箴言 1章

目次  第2章

1 1 イスラエルの王、ダビデの子、ソロモンの箴言。
1 2 これは、知恵と訓戒とを学び、悟りのことばを理解するためであり、
1 3 正義と公義と公正と、思慮ある訓戒を体得するためであり、
1 4 わきまえのない者に分別を与え、若い者に知識と思慮を得させるためである。
1 5 知恵のある者はこれを聞いて理解を深め、悟りのある者は指導を得る。
1 6 これは箴言と、比喩と、知恵のある者のことばと、そのなぞとを理解するためである。
1 7 主を恐れることは知識の初めである。愚か者は知恵と訓戒をさげすむ。
1 8 わが子よ。あなたの父の訓戒に聞き従え。あなたの母の教えを捨ててはならない。
1 9 それらは、あなたの頭の麗しい花輪、あなたの首飾りである。
1 10 わが子よ。罪人たちがあなたを惑わしても、彼らに従ってはならない。
1 11 もしも、彼らがこう言っても。「いっしょに来い。われわれは人の血を流すために待ち伏せし、罪のない者を、理由もなく、こっそりねらい、
1 12 よみのように、彼らを生きたままで、のみこみ、墓に下る者のように、彼らをそのまま丸のみにしよう。
1 13 あらゆる宝物を見つけ出し、分捕り物で、われわれの家を満たそう。
1 14 おまえも、われわれの間でくじを引き、われわれみなで一つの財布を持とう。」
1 15 わが子よ。彼らといっしょに道を歩いてはならない。あなたの足を彼らの通り道に踏み入れてはならない。
1 16 彼らの足は悪に走り、血を流そうと急いでいるからだ。
1 17 鳥がみな見ているところで、網を張っても、むだなことだ。
1 18 彼らは待ち伏せして自分の血を流し、自分のいのちを、こっそり、ねらっているのにすぎない。
1 19 利得をむさぼる者の道はすべてこのようだ。こうして、持ち主のいのちを取り去ってしまう。
1 20 知恵は、ちまたで大声で叫び、広場でその声をあげ、
1 21 騒がしい町かどで叫び、町の門の入口で語りかけて言う。
1 22 「わきまえのない者たち。あなたがたは、いつまで、わきまえのないことを好むのか。あざける者は、いつまで、あざけりを楽しみ、愚かな者は、いつまで、知識を憎むのか。
1 23 わたしの叱責に心を留めるなら、今すぐ、あなたがたにわたしの霊を注ぎ、あなたがたにわたしのことばを知らせよう。
1 24 わたしが呼んだのに、あなたがたは拒んだ。
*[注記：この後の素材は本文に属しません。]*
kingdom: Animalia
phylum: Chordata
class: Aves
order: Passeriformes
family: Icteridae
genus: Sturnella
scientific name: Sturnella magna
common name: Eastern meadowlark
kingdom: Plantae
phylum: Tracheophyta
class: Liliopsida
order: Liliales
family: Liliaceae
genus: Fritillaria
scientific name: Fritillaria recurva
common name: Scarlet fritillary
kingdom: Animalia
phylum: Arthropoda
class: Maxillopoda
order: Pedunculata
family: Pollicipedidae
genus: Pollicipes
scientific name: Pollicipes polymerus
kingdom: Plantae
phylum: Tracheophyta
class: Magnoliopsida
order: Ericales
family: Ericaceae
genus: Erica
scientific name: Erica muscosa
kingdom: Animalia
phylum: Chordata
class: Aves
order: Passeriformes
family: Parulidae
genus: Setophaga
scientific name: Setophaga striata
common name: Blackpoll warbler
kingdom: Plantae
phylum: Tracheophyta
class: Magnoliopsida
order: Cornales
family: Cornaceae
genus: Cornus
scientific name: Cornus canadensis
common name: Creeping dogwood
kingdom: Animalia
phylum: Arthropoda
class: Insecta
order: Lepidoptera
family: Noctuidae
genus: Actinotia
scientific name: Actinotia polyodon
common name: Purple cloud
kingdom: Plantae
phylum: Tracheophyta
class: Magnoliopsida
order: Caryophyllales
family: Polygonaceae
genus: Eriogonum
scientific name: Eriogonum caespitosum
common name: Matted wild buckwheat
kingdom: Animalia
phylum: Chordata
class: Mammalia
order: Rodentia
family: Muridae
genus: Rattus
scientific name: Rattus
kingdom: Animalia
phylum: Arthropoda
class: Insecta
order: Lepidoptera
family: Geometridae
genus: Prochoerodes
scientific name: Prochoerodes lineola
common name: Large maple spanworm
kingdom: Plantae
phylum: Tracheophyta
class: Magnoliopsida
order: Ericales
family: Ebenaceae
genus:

わたしは手を伸べたが、顧みる者はない。
1 25 あなたがたはわたしのすべての忠告を無視し、わたしの叱責を受け入れなかった。
1 26 それで、わたしも、あなたがたが災難に会うときに笑い、あなたがたを恐怖が襲うとき、あざけろう。
1 27 恐怖があらしのようにあなたがたを襲うとき、災難がつむじ風のようにあなたがたを襲うとき、苦難と苦悩があなたがたの上に下るとき、
1 28 そのとき、彼らはわたしを呼ぶが、わたしは答えない。わたしを捜し求めるが、彼らはわたしを見つけることができない。
1 29 なぜなら、彼らは知識を憎み、主を恐れることを選ばず、
1 30 わたしの忠告を好まず、わたしの叱責を、ことごとく侮ったからである。
1 31 それで、彼らは自分の行ないの実を食らい、自分のたくらみに飽きるであろう。
1 32 わきまえのない者の背信は自分を殺し、愚かな者の安心は自分を滅ぼす。